### Okuma Metni ###

Kurtuluş Sandıkların Dışında
Televizyon programları, sanal medya üzerinden “Z Kuşağı” olarak adlandırdıkları halk gençliğine sundukları cafcaflı vaatler belirli bir kesimde etkili olsa da yukarıda da ifade ettiğimiz üzere bütün bu vaatler halk gençliğinin yaşadığı yakıcı sorunların yanından bile geçmemektedir. Depremle ortaya çıkan koca bir devlet enkazı, işsizlik, barınma sorunu, akademik özgürlüklerin sınırlılığı, “ifade ve eylem özgürlüğü” kısıtlamaları vb. onlarca sorun karşısında faşist düzen partileri tek bir vaat bile sunmamaktadırlar.

### Veri Kümesi Satırları ###

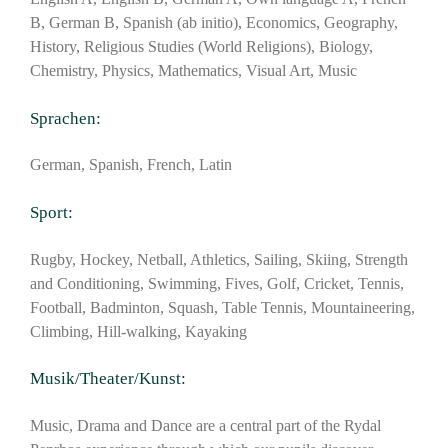
B, German B, Spanish (ab initio), Economics, Geography,
History, Religious Studies (World Religions), Biology,
Chemistry, Physics, Mathematics, Visual Art, Music
Sprachen:
German, Spanish, French, Latin
Sport:
Rugby, Hockey, Netball, Athletics, Sailing, Skiing, Strength
and Conditioning, Swimming, Fives, Golf, Cricket, Tennis,
Football, Badminton, Squash, Table Tennis, Mountaineering,
Climbing, Hill-walking, Kayaking
Musik/Theater/Kunst:
Music, Drama and Dance are a central part of the Rydal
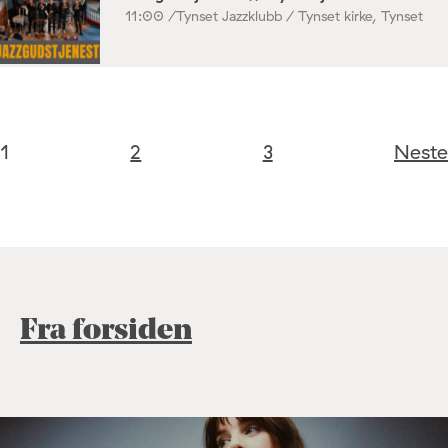
11:00 /
Tynset Jazzklubb / Tynset kirke, Tynset
1
2
3
Neste
Fra forsiden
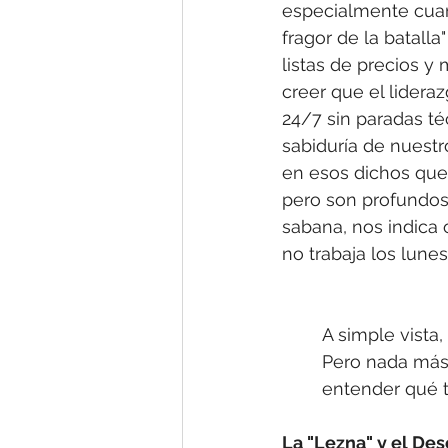
especialmente cuan
fragor de la batalla
listas de precios y
creer que el lidera
24/7 sin paradas téc
sabiduría de nuestr
en esos dichos que
pero son profundo
sabana, nos indica 
no trabaja los lunes"
A simple vista,
Pero nada más l
entender qué t
La "Lezna" y el De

###

▸ **Alıştırma Görevleri**:
1. Okuma metnine göre televizyon programları ve sanal medya halk gençliğini hangi adla anıyor?
2. Okuma metninde faşist düzen partilerinin karşısında tek bir vaat bile sunmadığı söylenen ve adı tek tek geçen sorunların hepsini listeleyin.

▸ **Görev Yanıtları**:
1. “Z Kuşağı” adıyla.

2.
- Depremle ortaya çıkan koca bir devlet enkazı
- İşsizlik
- Barınma sorunu
- Akademik özgürlüklerin sınırlılığı
- “İfade ve eylem özgürlüğü” kısıtlamaları